In the Old Norse cosmology of Nine Worlds, the Fire Giants were believed to dwell in Múspellsheimr (Home of Primordial Flame) – or simply Múspell – one of the eldest realms. It was said to be a volcanic world far to the South, whose fires extended in ancient times and mixed with the ice of northern Niflheimr (Home of Mist) to create water, and thus all life. The name Múspell itself is derived from the Old High German term Mūspilli which appears in a 9th-century poem by the same title, describing the end of the world. The word Mūdspelli in Anglo-Saxon also denotes a similar thing, and is found in the poem Heliand. Immediately, parallels can be drawn between the domain of the Múspellsynir and their contribution to the Norse equivalent, Ragnarök.

Unfortunately, few details are given about the Fire Giants’ appearance or culture.

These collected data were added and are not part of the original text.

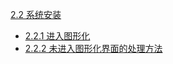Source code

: [2.2 系统安装](https://github.com/frank202020/Group-Control/blob/master/part2/2.2.md)

* [2.2.1 进入图形化](https://github.com/frank202020/Group-Control/blob/master/part2/2.2.1.md)
* [2.2.2 未进入图形化界面的处理方法](https://github.com/frank202020/Group-Control/blob/master/part2/2.2.2.md)



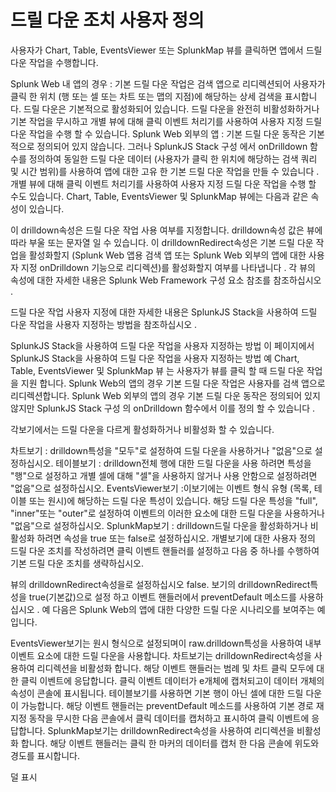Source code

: # 드릴 다운 조치 사용자 정의

사용자가 Chart, Table, EventsViewer 또는 SplunkMap 뷰를 클릭하면 앱에서 드릴 다운 작업을 수행합니다.

Splunk Web 내 앱의 경우 : 기본 드릴 다운 작업은 검색 앱으로 리디렉션되어 사용자가 클릭 한 위치 (행 또는 셀 또는 차트 또는 맵의 지점)에 해당하는 상세 검색을 표시합니다. 드릴 다운은 기본적으로 활성화되어 있습니다. 드릴 다운을 완전히 비활성화하거나 기본 작업을 무시하고 개별 뷰에 대해 클릭 이벤트 처리기를 사용하여 사용자 지정 드릴 다운 작업을 수행 할 수 있습니다.
Splunk Web 외부의 앱 : 기본 드릴 다운 동작은 기본적으로 정의되어 있지 않습니다. 그러나 SplunkJS Stack 구성 에서 onDrilldown 함수를 정의하여 동일한 드릴 다운 데이터 (사용자가 클릭 한 위치에 해당하는 검색 쿼리 및 시간 범위)를 사용하여 앱에 대한 고유 한 기본 드릴 다운 작업을 만들 수 있습니다 . 개별 뷰에 대해 클릭 이벤트 처리기를 사용하여 사용자 지정 드릴 다운 작업을 수행 할 수도 있습니다.
Chart, Table, EventsViewer 및 SplunkMap 뷰에는 다음과 같은 속성이 있습니다.

이 drilldown속성은 드릴 다운 작업 사용 여부를 지정합니다. drilldown속성 값은 뷰에 따라 부울 또는 문자열 일 수 있습니다.
이 drilldownRedirect속성은 기본 드릴 다운 작업을 활성화할지 (Splunk Web 앱용 검색 앱 또는 Splunk Web 외부의 앱에 대한 사용자 지정 onDrilldown 기능으로 리디렉션)를 활성화할지 여부를 나타냅니다 .
각 뷰의 속성에 대한 자세한 내용은 Splunk Web Framework 구성 요소 참조를 참조하십시오 .

드릴 다운 작업 사용자 지정에 대한 자세한 내용은 SplunkJS Stack을 사용하여 드릴 다운 작업을 사용자 지정하는 방법을 참조하십시오 .


SplunkJS Stack을 사용하여 드릴 다운 작업을 사용자 지정하는 방법
이 페이지에서
SplunkJS Stack을 사용하여 드릴 다운 작업을 사용자 지정하는 방법
예
Chart, Table, EventsViewer 및 SplunkMap 뷰 는 사용자가 뷰를 클릭 할 때 드릴 다운 작업을 지원 합니다. Splunk Web의 앱의 경우 기본 드릴 다운 작업은 사용자를 검색 앱으로 리디렉션합니다. Splunk Web 외부의 앱의 경우 기본 드릴 다운 동작은 정의되어 있지 않지만 SplunkJS Stack 구성 의 onDrilldown 함수에서 이를 정의 할 수 있습니다 .

각보기에서는 드릴 다운을 다르게 활성화하거나 비활성화 할 수 있습니다.

차트보기 : drilldown특성을 "모두"로 설정하여 드릴 다운을 사용하거나 "없음"으로 설정하십시오.
테이블보기 : drilldown전체 행에 대한 드릴 다운을 사용 하려면 특성을 "행"으로 설정하고 개별 셀에 대해 "셀"을 사용하지 않거나 사용 안함으로 설정하려면 "없음"으로 설정하십시오.
EventsViewer보기 :이보기에는 이벤트 형식 유형 (목록, 테이블 또는 원시)에 해당하는 드릴 다운 특성이 있습니다. 해당 드릴 다운 특성을 "full", "inner"또는 "outer"로 설정하여 이벤트의 이러한 요소에 대한 드릴 다운을 사용하거나 "없음"으로 설정하십시오.
SplunkMap보기 : drilldown드릴 다운을 활성화하거나 비활성화 하려면 속성을 true 또는 false로 설정하십시오.
개별보기에 대한 사용자 정의 드릴 다운 조치를 작성하려면 클릭 이벤트 핸들러를 설정하고 다음 중 하나를 수행하여 기본 드릴 다운 조치를 생략하십시오.

뷰의 drilldownRedirect속성을로 설정하십시오 false.
보기의 drilldownRedirect특성을 true(기본값)으로 설정 하고 이벤트 핸들러에서 preventDefault 메소드를 사용하십시오 .
예
다음은 Splunk Web의 앱에 대한 다양한 드릴 다운 시나리오를 보여주는 예입니다.

EventsViewer보기는 원시 형식으로 설정되며이 raw.drilldown특성을 사용하여 내부 이벤트 요소에 대한 드릴 다운을 사용합니다.
차트보기는 drilldownRedirect속성을 사용하여 리디렉션을 비활성화 합니다. 해당 이벤트 핸들러는 범례 및 차트 클릭 모두에 대한 클릭 이벤트에 응답합니다. 클릭 이벤트 데이터가 e개체에 캡처되고이 데이터 개체의 속성이 콘솔에 표시됩니다.
테이블보기를 사용하면 기본 행이 아닌 셀에 대한 드릴 다운이 가능합니다. 해당 이벤트 핸들러는 preventDefault 메소드를 사용하여 기본 경로 재 지정 동작을 무시한 다음 콘솔에서 클릭 데이터를 캡처하고 표시하여 클릭 이벤트에 응답합니다.
SplunkMap보기는 drilldownRedirect속성을 사용하여 리디렉션을 비활성화 합니다. 해당 이벤트 핸들러는 클릭 한 마커의 데이터를 캡처 한 다음 콘솔에 위도와 경도를 표시합니다.
<script>
    require([
        "splunkjs/mvc/searchmanager",
        "splunkjs/mvc/eventsviewerview",
        "splunkjs/mvc/chartview",
        "splunkjs/mvc/tableview",
        "splunkjs/mvc/splunkmapview",
        "splunkjs/mvc/simplexml/ready!"
    ], function(
        SearchManager,
        EventsViewer,
        ChartView,
        TableView,
        SplunkMapView
    ) {
        // Instantiate searches
        ...

        // Set up the views
        myeventsviewer = new EventsViewer({
            id: "example-eventsviewer",
            managerid: "main-search",
            type: "raw",
            "raw.drilldown": "inner",
            count: 3,
            el: $("#myeventsviewer")
        }).render();

        mychart = new ChartView({
            id: "example-chart",
            managerid: "subsearch1",
            type: "bar",
            drilldown: "all",
            drilldownRedirect: false,
            el: $("#mychart")
        }).render();

        mytable=new TableView({
            id: "example-table",
            managerid: "subsearch2",
            pageSize: 3,
            wrap: true,
            drilldown: "cell",
            el: $("#mytable")
        }).render();

        mymap = new SplunkMapView({
            id: "example-splunkmap",
            managerid: "map-search",
            drilldownRedirect: false,
            el: $("#mymap")
        }).render();

        // Set up event handlers to customize drilldown behavior
        mychart.on("click:legend", function(e) {
            // Displays a data object in the console--the legend text
            console.log("Clicked the chart legend: ", e.name2);
        });

        mychart.on("click:chart", function(e) {
            // Displays a data object in the console
            console.log("Clicked the chart: ", e.value);
        });

        mytable.on("click", function(e) {
            // Bypass the default behavior
            e.preventDefault();

            // Displays a data object in the console
            console.log("Clicked the table:", e.data);
        });

        mymap.on("click:marker", function(e) {
            // Displays a data object in the console
            console.log("Clicked the map: ", e.data.count, " at lat: ", e.data.latitude, ", long:", e.data.longitude);
        });

    });
</script>
덜 표시

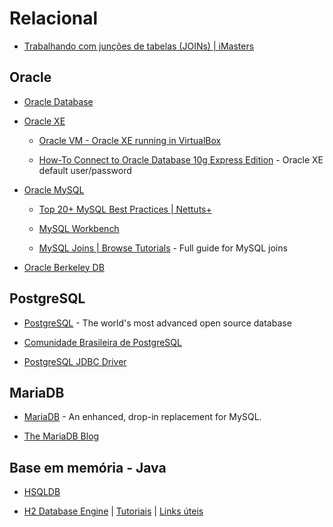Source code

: # Relacional

* [Trabalhando com junções de tabelas (JOINs) | iMasters](http://imasters.com.br/banco-de-dados/trabalhando-com-juncoes-de-tabelas-joins/)

## Oracle

* [Oracle Database](http://www.oracle.com/us/products/database/overview/index.html)

* [Oracle XE](http://www.oracle.com/technetwork/products/express-edition/overview/index.html)

  * [Oracle VM - Oracle XE running in VirtualBox](https://tech.lds.org/wiki/Oracle_VM)

  * [How-To Connect to Oracle Database 10g Express Edition](http://www.oracle.com/technetwork/developer-tools/sql-developer/howto-connect-xe-095131.html) - Oracle XE default user/password

* [Oracle MySQL](http://www.oracle.com/us/products/mysql/overview/index.html)

  * [Top 20+ MySQL Best Practices | Nettuts+](http://net.tutsplus.com/tutorials/other/top-20-mysql-best-practices/)

  * [MySQL Workbench](https://www.mysql.com/products/workbench/)

  * [MySQL Joins | Browse Tutorials](http://browse-tutorials.com/tutorial/mysql-joins) - Full guide for MySQL joins

* [Oracle Berkeley DB](http://www.oracle.com/us/products/database/berkeley-db/overview/index.htm)


## PostgreSQL

* [PostgreSQL](http://www.postgresql.org/) - The world's most advanced open source database

* [Comunidade Brasileira de PostgreSQL](http://www.postgresql.org.br/)

* [PostgreSQL JDBC Driver](http://jdbc.postgresql.org/)


## MariaDB

* [MariaDB](https://mariadb.org/) - An enhanced, drop-in replacement for MySQL.

* [The MariaDB Blog](http://blog.mariadb.org/)


## Base em memória - Java

* [HSQLDB](http://hsqldb.org/)

* [H2 Database Engine](http://www.h2database.com/) | [Tutoriais](http://www.h2database.com/html/tutorial.html) | [Links úteis](http://h2database.com/html/links.html)

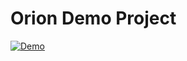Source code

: # Orion Demo Project

[![Demo](https://img.youtube.com/vi/d2-lxTEWB78/maxresdefault.jpg)](https://www.youtube.com/watch?v=d2-lxTEWB78)
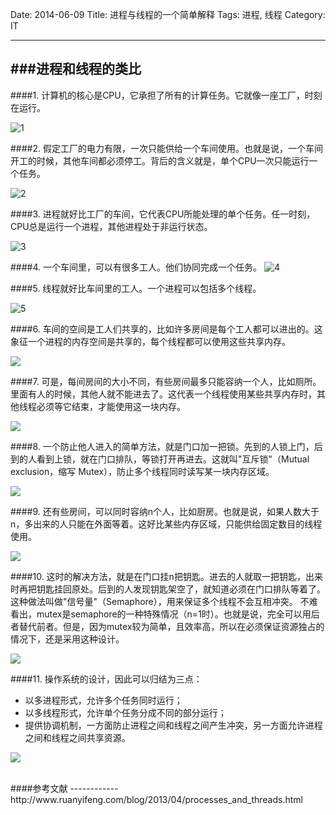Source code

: Date: 2014-06-09
Title: 进程与线程的一个简单解释
Tags: 进程, 线程
Category: IT

------------
###进程和线程的类比
-----------------------

####1. 计算机的核心是CPU，它承担了所有的计算任务。它就像一座工厂，时刻在运行。

![1](images/pt1.jpg)

####2. 假定工厂的电力有限，一次只能供给一个车间使用。也就是说，一个车间开工的时候，其他车间都必须停工。背后的含义就是，单个CPU一次只能运行一个任务。

![2](images/pt2.png)

####3. 进程就好比工厂的车间，它代表CPU所能处理的单个任务。任一时刻，CPU总是运行一个进程，其他进程处于非运行状态。

![3](images/pt3.jpg)

####4. 一个车间里，可以有很多工人。他们协同完成一个任务。
![4](images/pt4.jpg)

####5. 线程就好比车间里的工人。一个进程可以包括多个线程。

![5](images/pt5.jpg)

####6. 车间的空间是工人们共享的，比如许多房间是每个工人都可以进出的。这象征一个进程的内存空间是共享的，每个线程都可以使用这些共享内存。

![](images/pt6.png)

####7. 可是，每间房间的大小不同，有些房间最多只能容纳一个人，比如厕所。里面有人的时候，其他人就不能进去了。这代表一个线程使用某些共享内存时，其他线程必须等它结束，才能使用这一块内存。

![](images/pt7.jpg)

####8. 一个防止他人进入的简单方法，就是门口加一把锁。先到的人锁上门，后到的人看到上锁，就在门口排队，等锁打开再进去。这就叫"互斥锁"（Mutual exclusion，缩写 Mutex），防止多个线程同时读写某一块内存区域。

![](images/pt8.jpg)

####9. 还有些房间，可以同时容纳n个人，比如厨房。也就是说，如果人数大于n，多出来的人只能在外面等着。这好比某些内存区域，只能供给固定数目的线程使用。

![](images/pt9.jpg)

####10.  这时的解决方法，就是在门口挂n把钥匙。进去的人就取一把钥匙，出来时再把钥匙挂回原处。后到的人发现钥匙架空了，就知道必须在门口排队等着了。这种做法叫做"信号量"（Semaphore），用来保证多个线程不会互相冲突。 不难看出，mutex是semaphore的一种特殊情况（n=1时）。也就是说，完全可以用后者替代前者。但是，因为mutex较为简单，且效率高，所以在必须保证资源独占的情况下，还是采用这种设计。

![](images/pt10.jpg)

####11. 操作系统的设计，因此可以归结为三点：

- 以多进程形式，允许多个任务同时运行；
- 以多线程形式，允许单个任务分成不同的部分运行；
- 提供协调机制，一方面防止进程之间和线程之间产生冲突，另一方面允许进程之间和线程之间共享资源。

![](images/pt11.png)

</br>
####参考文献
------------
http://www.ruanyifeng.com/blog/2013/04/processes_and_threads.html

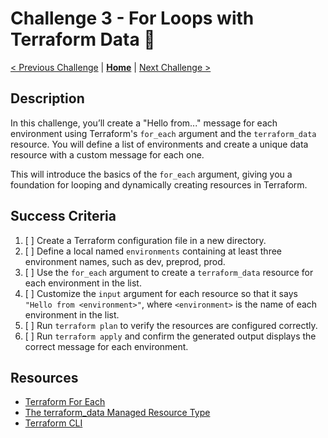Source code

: # Challenge 3 - For Loops with Terraform Data 💬

[< Previous Challenge](./challenge2.md) | **[Home](./introduction.md)** | [Next Challenge >](./challenge4.md)

## Description

In this challenge, you’ll create a "Hello from..." message for each environment using Terraform's `for_each` argument and the `terraform_data` resource. You will define a list of environments and create a unique data resource with a custom message for each one.

This will introduce the basics of the `for_each` argument, giving you a foundation for looping and dynamically creating resources in Terraform.

## Success Criteria

1. [ ] Create a Terraform configuration file in a new directory.
2. [ ] Define a local named `environments` containing at least three environment names, such as dev, preprod, prod.
3. [ ] Use the `for_each` argument to create a `terraform_data` resource for each environment in the list.
4. [ ] Customize the `input` argument for each resource so that it says `"Hello from <environment>"`, where `<environment>` is the name of each environment in the list.
5. [ ] Run `terraform plan` to verify the resources are configured correctly.
6. [ ] Run `terraform apply` and confirm the generated output displays the correct message for each environment.

## Resources

- [Terraform For Each](https://developer.hashicorp.com/terraform/language/meta-arguments/for_each)
- [The terraform_data Managed Resource Type](https://developer.hashicorp.com/terraform/language/resources/terraform-data)
- [Terraform CLI](https://developer.hashicorp.com/terraform/cli)
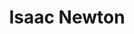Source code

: ---
title: "Isaac Newton"
hashtag: "isaac-newton"
tags:
  - Mathematician
  - Calculus
  - Physicist
  - Scientist
  - Age of Enlightenment
  - Human Being
---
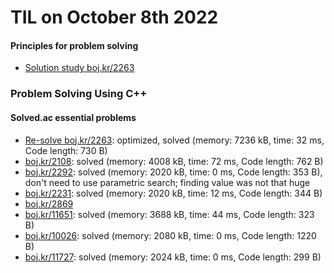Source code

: # **TIL on October 8th 2022**
#### Principles for problem solving
- [Solution study boj.kr/2263](../../../Problem%20Solving/Solution%20study/sol-study-2263-10-09-2022.md)

### Problem Solving Using C++
#### Solved.ac essential problems
- [Re-solve boj.kr/2263](../../../Problem%20Solving/boj/solvedac/2263-re-10-09-2022.cpp): optimized, solved (memory: 7236 kB, time: 32 ms, Code length: 730 B)
- [boj.kr/2108](../../../Problem%20Solving/boj/solvedac/2108-10-09-2022.cpp): solved (memory: 4008 kB, time: 72 ms, Code length: 762 B)
- [boj.kr/2292](../../../Problem%20Solving/boj/solvedac/2292-10-09-2022.cpp): solved (memory: 2020 kB, time: 0 ms, Code length: 353 B), don't need to use parametric search; finding value was not that huge
- [boj.kr/2231](../../../Problem%20Solving/boj/solvedac/2231-10-09-2022.cpp): solved (memory: 2020 kB, time: 12 ms, Code length: 344 B)
- [boj.kr/2869](../../../Problem%20Solving/boj/solvedac/2869-10-09-2022.cpp)
- [boj.kr/11651](../../../Problem%20Solving/boj/solvedac/11651-10-09-2022.cpp): solved (memory: 3688 kB, time: 44 ms, Code length: 323 B)
- [boj.kr/10026](../../../Problem%20Solving/boj/solvedac/10026-10-09-2022.cpp): solved (memory: 2080 kB, time: 0 ms, Code length: 1220 B)
- [boj.kr/11727](../../../Problem%20Solving/boj/solvedac/11727-10-09-2022.cpp): solved (memory: 2024 kB, time: 0 ms, Code length: 299 B)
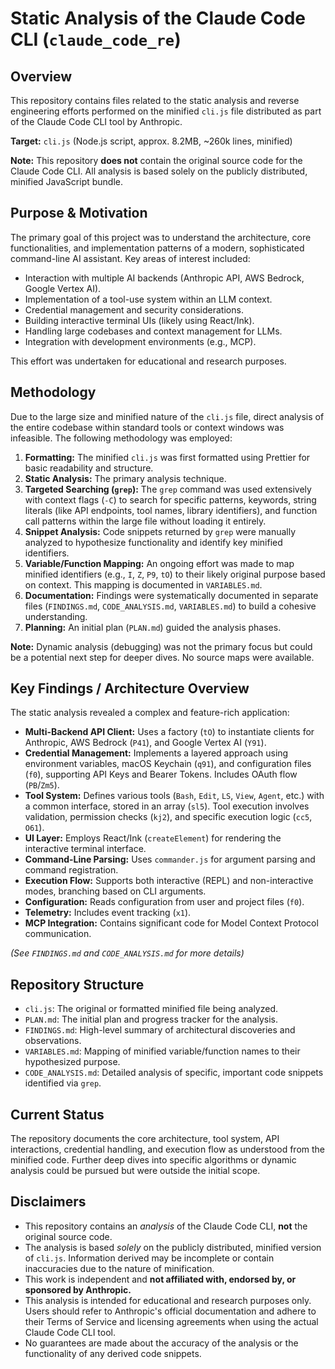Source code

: # Static Analysis of the Claude Code CLI (`claude_code_re`)

## Overview

This repository contains files related to the static analysis and reverse engineering efforts performed on the minified `cli.js` file distributed as part of the Claude Code CLI tool by Anthropic.

**Target:** `cli.js` (Node.js script, approx. 8.2MB, ~260k lines, minified)

**Note:** This repository **does not** contain the original source code for the Claude Code CLI. All analysis is based solely on the publicly distributed, minified JavaScript bundle.

## Purpose & Motivation

The primary goal of this project was to understand the architecture, core functionalities, and implementation patterns of a modern, sophisticated command-line AI assistant. Key areas of interest included:

*   Interaction with multiple AI backends (Anthropic API, AWS Bedrock, Google Vertex AI).
*   Implementation of a tool-use system within an LLM context.
*   Credential management and security considerations.
*   Building interactive terminal UIs (likely using React/Ink).
*   Handling large codebases and context management for LLMs.
*   Integration with development environments (e.g., MCP).

This effort was undertaken for educational and research purposes.

## Methodology

Due to the large size and minified nature of the `cli.js` file, direct analysis of the entire codebase within standard tools or context windows was infeasible. The following methodology was employed:

1.  **Formatting:** The minified `cli.js` was first formatted using Prettier for basic readability and structure.
2.  **Static Analysis:** The primary analysis technique.
3.  **Targeted Searching (`grep`):** The `grep` command was used extensively with context flags (`-C`) to search for specific patterns, keywords, string literals (like API endpoints, tool names, library identifiers), and function call patterns within the large file without loading it entirely.
4.  **Snippet Analysis:** Code snippets returned by `grep` were manually analyzed to hypothesize functionality and identify key minified identifiers.
5.  **Variable/Function Mapping:** An ongoing effort was made to map minified identifiers (e.g., `I`, `Z`, `P9`, `tO`) to their likely original purpose based on context. This mapping is documented in `VARIABLES.md`.
6.  **Documentation:** Findings were systematically documented in separate files (`FINDINGS.md`, `CODE_ANALYSIS.md`, `VARIABLES.md`) to build a cohesive understanding.
7.  **Planning:** An initial plan (`PLAN.md`) guided the analysis phases.

**Note:** Dynamic analysis (debugging) was not the primary focus but could be a potential next step for deeper dives. No source maps were available.

## Key Findings / Architecture Overview

The static analysis revealed a complex and feature-rich application:

*   **Multi-Backend API Client:** Uses a factory (`tO`) to instantiate clients for Anthropic, AWS Bedrock (`P41`), and Google Vertex AI (`Y91`).
*   **Credential Management:** Implements a layered approach using environment variables, macOS Keychain (`q91`), and configuration files (`f0`), supporting API Keys and Bearer Tokens. Includes OAuth flow (`PB`/`Zm5`).
*   **Tool System:** Defines various tools (`Bash`, `Edit`, `LS`, `View`, `Agent`, etc.) with a common interface, stored in an array (`sl5`). Tool execution involves validation, permission checks (`kj2`), and specific execution logic (`cc5`, `O61`).
*   **UI Layer:** Employs React/Ink (`createElement`) for rendering the interactive terminal interface.
*   **Command-Line Parsing:** Uses `commander.js` for argument parsing and command registration.
*   **Execution Flow:** Supports both interactive (REPL) and non-interactive modes, branching based on CLI arguments.
*   **Configuration:** Reads configuration from user and project files (`f0`).
*   **Telemetry:** Includes event tracking (`x1`).
*   **MCP Integration:** Contains significant code for Model Context Protocol communication.

*(See `FINDINGS.md` and `CODE_ANALYSIS.md` for more details)*

## Repository Structure

*   `cli.js`: The original or formatted minified file being analyzed.
*   `PLAN.md`: The initial plan and progress tracker for the analysis.
*   `FINDINGS.md`: High-level summary of architectural discoveries and observations.
*   `VARIABLES.md`: Mapping of minified variable/function names to their hypothesized purpose.
*   `CODE_ANALYSIS.md`: Detailed analysis of specific, important code snippets identified via `grep`.

## Current Status

The repository documents the core architecture, tool system, API interactions, credential handling, and execution flow as understood from the minified code. Further deep dives into specific algorithms or dynamic analysis could be pursued but were outside the initial scope.

## Disclaimers

*   This repository contains an *analysis* of the Claude Code CLI, **not** the original source code.
*   The analysis is based *solely* on the publicly distributed, minified version of `cli.js`. Information derived may be incomplete or contain inaccuracies due to the nature of minification.
*   This work is independent and **not affiliated with, endorsed by, or sponsored by Anthropic.**
*   This analysis is intended for educational and research purposes only. Users should refer to Anthropic's official documentation and adhere to their Terms of Service and licensing agreements when using the actual Claude Code CLI tool.
*   No guarantees are made about the accuracy of the analysis or the functionality of any derived code snippets.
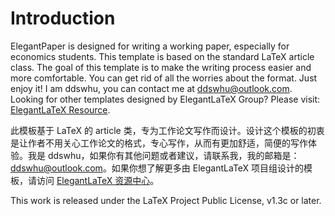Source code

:<!-- Author: ddswhu -->
<!-- Email: ddswhu@outlook.com -->
<!-- Homepage: https://ddswhu.me/ -->

# Introduction

ElegantPaper is designed for writing a working paper, especially for economics students. This template is based on the standard LaTeX article class. The goal of this template is to make the writing process easier and more comfortable. You can get rid of all the worries about the format. Just enjoy it! I am ddswhu, you can contact me at ddswhu@outlook.com.  Looking for
other templates designed by ElegantLaTeX Group? Please visit: [ElegantLaTeX Resource](https://ddswhu.me/resource/).


此模板基于 LaTeX 的 article 类，专为工作论文写作而设计。设计这个模板的初衷是让作者不用关心工作论文的格式，专心写作，从而有更加舒适，简便的写作体验。我是 ddswhu，如果你有其他问题或者建议，请联系我，我的邮箱是：ddswhu@outlook.com。如果你想了解更多由 ElegantLaTeX 项目组设计的模板，请访问 [ElegantLaTeX 资源中心](https://ddswhu.me/resource/)。

This work is released under the LaTeX Project Public License, v1.3c or later. 
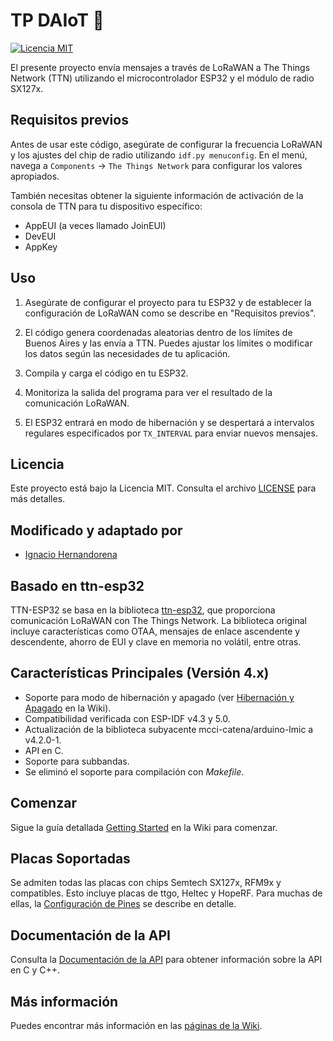 # TP DAIoT 🛜 

[![Licencia MIT](https://img.shields.io/badge/Licencia-MIT-blue.svg)](https://opensource.org/licenses/MIT)

El presente proyecto envía mensajes a través de LoRaWAN a The Things Network (TTN) utilizando el microcontrolador ESP32 y el módulo de radio SX127x. 

## Requisitos previos

Antes de usar este código, asegúrate de configurar la frecuencia LoRaWAN y los ajustes del chip de radio utilizando `idf.py menuconfig`. En el menú, navega a `Components` -> `The Things Network` para configurar los valores apropiados.

También necesitas obtener la siguiente información de activación de la consola de TTN para tu dispositivo específico:
- AppEUI (a veces llamado JoinEUI)
- DevEUI
- AppKey

## Uso

1. Asegúrate de configurar el proyecto para tu ESP32 y de establecer la configuración de LoRaWAN como se describe en "Requisitos previos".

2. El código genera coordenadas aleatorias dentro de los límites de Buenos Aires y las envía a TTN. Puedes ajustar los límites o modificar los datos según las necesidades de tu aplicación.

3. Compila y carga el código en tu ESP32.

4. Monitoriza la salida del programa para ver el resultado de la comunicación LoRaWAN.

5. El ESP32 entrará en modo de hibernación y se despertará a intervalos regulares especificados por `TX_INTERVAL` para enviar nuevos mensajes.

## Licencia

Este proyecto está bajo la Licencia MIT. Consulta el archivo [LICENSE](LICENSE) para más detalles.

## Modificado y adaptado por

- [Ignacio Hernandorena](https://github.com/nachohernandorena/)

## Basado en ttn-esp32

TTN-ESP32 se basa en la biblioteca [ttn-esp32](https://github.com/manuelbl/ttn-esp32), que proporciona comunicación LoRaWAN con The Things Network. La biblioteca original incluye características como OTAA, mensajes de enlace ascendente y descendente, ahorro de EUI y clave en memoria no volátil, entre otras.

## Características Principales (Versión 4.x)

- Soporte para modo de hibernación y apagado (ver [Hibernación y Apagado](https://github.com/manuelbl/ttn-esp32/wiki/Deep-Sleep-and-Power-Off) en la Wiki).
- Compatibilidad verificada con ESP-IDF v4.3 y 5.0.
- Actualización de la biblioteca subyacente mcci-catena/arduino-lmic a v4.2.0-1.
- API en C.
- Soporte para subbandas.
- Se eliminó el soporte para compilación con *Makefile*.

## Comenzar

Sigue la guía detallada [Getting Started](https://github.com/manuelbl/ttn-esp32/wiki/Get-Started) en la Wiki para comenzar.

## Placas Soportadas

Se admiten todas las placas con chips Semtech SX127x, RFM9x y compatibles. Esto incluye placas de ttgo, Heltec y HopeRF. Para muchas de ellas, la [Configuración de Pines](https://github.com/manuelbl/ttn-esp32/wiki/Boards-and-Pins) se describe en detalle.

## Documentación de la API

Consulta la [Documentación de la API](https://codecrete.net/ttn-esp32/) para obtener información sobre la API en C y C++.

## Más información

Puedes encontrar más información en las [páginas de la Wiki](https://github.com/manuelbl/ttn-esp32/wiki).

As their primary function in mythology is to wreak destruction upon the Nine Worlds by engulfing them in fire, it could be assumed that they are a fierce warrior race. Their leader is Surtr (Surt) whose name means the “Black” or “Swarthy One”, and may allude to charred or leathery skin. In addition, he is considered the personification of volcanic activity, something that would have been historically important to the people of Iceland. The Prose Edda also mentions that during the final battles of Ragnarök, the weapons and armour of the Múspellsynir shine brilliantly, and Surtr’s own flaming sword is described as being “brighter than the sun”. However, other than Surtr, there are none who can be irrefutably distinguished as an Múspellson, though a few bear their traits. For example, some texts list the giantess Sinmara as his consort, while one tale involving an eating contest between Loki and the giant Logi suggests the latter is an embodiment of fire. The Múspellsynir were nevertheless pivotal to Old Norse religion, and remain an interesting aspect of it.